At the council’s previous meeting, the proposal failed to pass when council members tried to extend the evictions ban with their own emergency ordinance. But because those types of laws require a six-vote council supermajority to pass, the issue died because two of the seven council members, Kring and O’Neil, were also opposed back then.
Voting to direct the city manager to extend the ban through his own emergency authority was something that only needed a simple majority vote on the council — something that could be achieved without Kring’s or O’Neil’s approval.
Supporters on the council like Stephen Faessel and Harry Sidhu said the extension would give more padding to working-class renters in the city, while Kring and O’Neil said it will have adverse effects on landlords who depend on rent to make ends meet or satisfy their other financial obligations like mortgage payments.
Councilman Jose Moreno wanted further measures to extend the rent repayment period for another month, arguing the debt tenants in the city are already accruing will be too much for them to bear. He painted the picture of a “tsunami of evictions” in the event many renters indeed find themselves out of luck when it comes time to start repaying.

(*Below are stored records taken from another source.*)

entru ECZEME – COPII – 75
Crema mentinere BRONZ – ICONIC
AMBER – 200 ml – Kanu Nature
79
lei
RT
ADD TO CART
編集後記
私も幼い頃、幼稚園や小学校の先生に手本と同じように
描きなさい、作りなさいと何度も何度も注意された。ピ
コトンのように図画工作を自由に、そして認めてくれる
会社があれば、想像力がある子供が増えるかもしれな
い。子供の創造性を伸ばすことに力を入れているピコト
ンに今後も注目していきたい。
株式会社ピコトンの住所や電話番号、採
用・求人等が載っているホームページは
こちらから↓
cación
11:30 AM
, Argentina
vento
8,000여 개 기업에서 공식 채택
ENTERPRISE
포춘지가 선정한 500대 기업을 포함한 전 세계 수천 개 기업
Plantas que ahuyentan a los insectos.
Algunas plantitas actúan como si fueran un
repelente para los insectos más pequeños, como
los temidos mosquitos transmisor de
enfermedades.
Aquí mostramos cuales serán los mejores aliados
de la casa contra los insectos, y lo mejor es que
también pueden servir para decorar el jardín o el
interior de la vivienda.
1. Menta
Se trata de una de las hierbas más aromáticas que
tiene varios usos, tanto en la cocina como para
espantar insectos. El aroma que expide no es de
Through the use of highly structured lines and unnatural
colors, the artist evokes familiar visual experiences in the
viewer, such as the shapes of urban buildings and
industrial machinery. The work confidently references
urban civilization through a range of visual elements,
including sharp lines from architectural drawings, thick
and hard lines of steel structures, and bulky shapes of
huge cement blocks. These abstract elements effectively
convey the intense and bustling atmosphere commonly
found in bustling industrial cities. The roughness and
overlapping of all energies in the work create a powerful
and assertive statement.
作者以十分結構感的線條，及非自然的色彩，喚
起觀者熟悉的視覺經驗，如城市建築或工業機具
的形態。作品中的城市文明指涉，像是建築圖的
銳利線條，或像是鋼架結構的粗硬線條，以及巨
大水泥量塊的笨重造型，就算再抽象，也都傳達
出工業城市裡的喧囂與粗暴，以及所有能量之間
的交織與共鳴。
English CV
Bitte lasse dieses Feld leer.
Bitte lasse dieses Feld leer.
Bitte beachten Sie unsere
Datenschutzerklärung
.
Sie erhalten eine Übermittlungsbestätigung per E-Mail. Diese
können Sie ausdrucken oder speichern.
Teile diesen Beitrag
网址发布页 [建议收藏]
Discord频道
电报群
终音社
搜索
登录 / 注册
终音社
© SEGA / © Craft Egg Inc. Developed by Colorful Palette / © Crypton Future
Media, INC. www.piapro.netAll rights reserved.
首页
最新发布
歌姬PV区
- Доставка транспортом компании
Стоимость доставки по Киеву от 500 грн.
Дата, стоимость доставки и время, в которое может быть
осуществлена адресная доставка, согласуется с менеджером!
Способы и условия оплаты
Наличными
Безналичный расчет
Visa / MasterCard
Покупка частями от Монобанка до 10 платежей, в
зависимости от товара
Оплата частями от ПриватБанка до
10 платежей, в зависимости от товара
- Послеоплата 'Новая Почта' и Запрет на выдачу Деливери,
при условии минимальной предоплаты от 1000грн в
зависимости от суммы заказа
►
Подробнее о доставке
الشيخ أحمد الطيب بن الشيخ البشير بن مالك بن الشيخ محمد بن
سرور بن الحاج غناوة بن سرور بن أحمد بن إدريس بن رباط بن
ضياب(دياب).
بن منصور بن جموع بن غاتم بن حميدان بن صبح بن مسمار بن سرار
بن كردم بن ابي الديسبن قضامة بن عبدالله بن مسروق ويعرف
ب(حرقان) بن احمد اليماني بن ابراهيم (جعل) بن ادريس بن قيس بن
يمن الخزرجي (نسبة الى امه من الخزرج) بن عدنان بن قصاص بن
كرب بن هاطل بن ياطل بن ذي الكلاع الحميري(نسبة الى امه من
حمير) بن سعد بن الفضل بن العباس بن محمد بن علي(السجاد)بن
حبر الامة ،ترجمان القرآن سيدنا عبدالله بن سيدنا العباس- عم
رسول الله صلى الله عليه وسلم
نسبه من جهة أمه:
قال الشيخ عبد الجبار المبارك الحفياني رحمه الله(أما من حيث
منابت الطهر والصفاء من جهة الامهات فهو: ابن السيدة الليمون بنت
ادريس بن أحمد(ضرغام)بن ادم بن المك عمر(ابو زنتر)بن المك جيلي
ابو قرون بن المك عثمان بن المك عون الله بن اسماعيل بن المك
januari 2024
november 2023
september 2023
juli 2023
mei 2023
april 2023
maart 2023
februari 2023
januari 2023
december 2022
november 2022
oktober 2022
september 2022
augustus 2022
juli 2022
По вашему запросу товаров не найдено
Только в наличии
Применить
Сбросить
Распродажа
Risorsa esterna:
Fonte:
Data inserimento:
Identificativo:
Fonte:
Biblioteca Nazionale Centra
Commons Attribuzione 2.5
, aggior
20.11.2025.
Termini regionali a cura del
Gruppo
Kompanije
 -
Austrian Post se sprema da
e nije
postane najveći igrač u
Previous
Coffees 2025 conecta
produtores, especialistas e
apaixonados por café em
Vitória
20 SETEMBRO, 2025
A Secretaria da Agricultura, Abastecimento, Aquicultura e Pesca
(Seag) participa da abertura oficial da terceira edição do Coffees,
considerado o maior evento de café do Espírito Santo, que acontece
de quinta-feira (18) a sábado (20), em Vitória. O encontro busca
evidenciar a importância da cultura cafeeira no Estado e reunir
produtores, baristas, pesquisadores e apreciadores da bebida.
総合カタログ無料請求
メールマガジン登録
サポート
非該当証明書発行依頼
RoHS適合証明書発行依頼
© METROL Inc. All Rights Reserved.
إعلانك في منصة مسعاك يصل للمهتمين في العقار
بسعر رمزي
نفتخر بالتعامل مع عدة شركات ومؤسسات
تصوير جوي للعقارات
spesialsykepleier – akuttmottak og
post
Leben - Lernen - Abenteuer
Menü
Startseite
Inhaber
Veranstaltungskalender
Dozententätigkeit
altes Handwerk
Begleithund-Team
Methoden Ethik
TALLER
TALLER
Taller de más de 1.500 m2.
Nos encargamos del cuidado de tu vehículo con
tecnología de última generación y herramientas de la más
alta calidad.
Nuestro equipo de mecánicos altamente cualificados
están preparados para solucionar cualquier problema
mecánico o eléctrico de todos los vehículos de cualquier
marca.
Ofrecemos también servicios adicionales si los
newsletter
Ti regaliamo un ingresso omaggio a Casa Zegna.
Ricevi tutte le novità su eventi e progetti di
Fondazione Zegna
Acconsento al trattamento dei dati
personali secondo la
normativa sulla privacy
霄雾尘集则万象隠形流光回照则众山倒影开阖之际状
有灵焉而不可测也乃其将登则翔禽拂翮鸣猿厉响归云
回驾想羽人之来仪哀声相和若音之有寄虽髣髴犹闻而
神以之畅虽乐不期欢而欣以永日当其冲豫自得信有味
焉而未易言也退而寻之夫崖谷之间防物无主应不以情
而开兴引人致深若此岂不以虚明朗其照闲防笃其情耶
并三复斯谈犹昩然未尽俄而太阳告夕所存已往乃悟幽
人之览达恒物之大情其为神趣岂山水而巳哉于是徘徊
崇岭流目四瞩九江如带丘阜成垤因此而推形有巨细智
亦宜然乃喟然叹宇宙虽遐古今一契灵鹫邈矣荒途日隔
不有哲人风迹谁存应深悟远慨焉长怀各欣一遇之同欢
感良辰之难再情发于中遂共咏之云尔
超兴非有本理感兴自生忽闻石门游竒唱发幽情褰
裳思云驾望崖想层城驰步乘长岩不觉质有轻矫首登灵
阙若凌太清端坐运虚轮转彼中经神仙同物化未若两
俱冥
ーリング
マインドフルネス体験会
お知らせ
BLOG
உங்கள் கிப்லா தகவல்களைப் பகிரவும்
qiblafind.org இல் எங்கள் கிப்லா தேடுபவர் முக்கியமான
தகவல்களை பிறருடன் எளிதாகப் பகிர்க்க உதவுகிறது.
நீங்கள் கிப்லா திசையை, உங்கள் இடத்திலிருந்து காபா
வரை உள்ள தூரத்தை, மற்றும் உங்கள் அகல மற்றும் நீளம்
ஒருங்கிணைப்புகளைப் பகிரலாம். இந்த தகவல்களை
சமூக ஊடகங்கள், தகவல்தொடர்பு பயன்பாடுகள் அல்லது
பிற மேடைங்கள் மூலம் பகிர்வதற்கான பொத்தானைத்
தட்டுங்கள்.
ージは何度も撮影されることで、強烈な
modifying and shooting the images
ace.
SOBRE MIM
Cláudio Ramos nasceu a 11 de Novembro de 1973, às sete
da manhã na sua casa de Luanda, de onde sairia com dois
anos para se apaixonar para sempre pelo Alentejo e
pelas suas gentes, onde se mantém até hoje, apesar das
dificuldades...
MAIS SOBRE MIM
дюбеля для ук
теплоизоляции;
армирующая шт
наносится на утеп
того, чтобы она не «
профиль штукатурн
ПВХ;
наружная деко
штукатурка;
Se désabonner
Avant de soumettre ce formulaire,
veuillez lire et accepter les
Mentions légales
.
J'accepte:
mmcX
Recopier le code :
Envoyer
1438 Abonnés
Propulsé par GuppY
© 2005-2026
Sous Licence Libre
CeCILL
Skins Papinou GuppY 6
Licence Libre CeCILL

He asked Faessel whether that would be something he could include in his motion to approve the evictions ban extension. Faessel declined. Moreno then asked whether Faessel and other council members would be okay with the city manager extending the rent repayment period through his own emergency authority if that wave of evictions happens.
“That’s a decision all of us need to weigh in on,” Faessel said before the vote.
“I don’t see how people are going to recover with four months to pay back rent,” Moreno said during the meeting. He asked City Attorney Robert Fabela whether there would be a chance at some point in the future to amend the emergency ordinance to extend the rent repayment plan.
The council would have that power, Fabela said. But he added that helping out people who at that time were already served eviction notices would be “difficult.”
“I’m not supportive and my position hasn’t changed,” said O’Neil before the vote, adding this extension would “create more problems” for landlords who he said would have their mechanisms to meet mortgage payments and other financial obligations “cut off.”
He also pointed to state unemployment programs and the gradual reopenings of businesses as signs people are already getting economic relief and recovery and could be able to make their payments soon.
Kring said the city is walking into a “legal quagmire” if the governor doesn’t extend his statewide evictions ban order to match the extension Anaheim just gave to renters, later adding “we could see ourselves in a lot of lawsuits.”
She maintained that landlords and tenants have been working together just fine on their own. “As of today, the industry reported 89% of rents are being paid, and that number keeps going on as tenants and landlords figure out payment plans.”
Responding to concerns over landlords in the city depending on rent for income, Garcia pointed to a proposal among state lawmakers — Senate Democrats — for a program that would incentivize landlords through tax credits to forgive the rent of tenants who can’t make the payments because of the coronavirus’ financial impacts on them. In turn, tenants would pay back their rent to the state over 10 years.
Garcia called the proposal “certainly encouraging. We’re certainly tracking it.”
Kring called it “a stretch beyond a stretch.”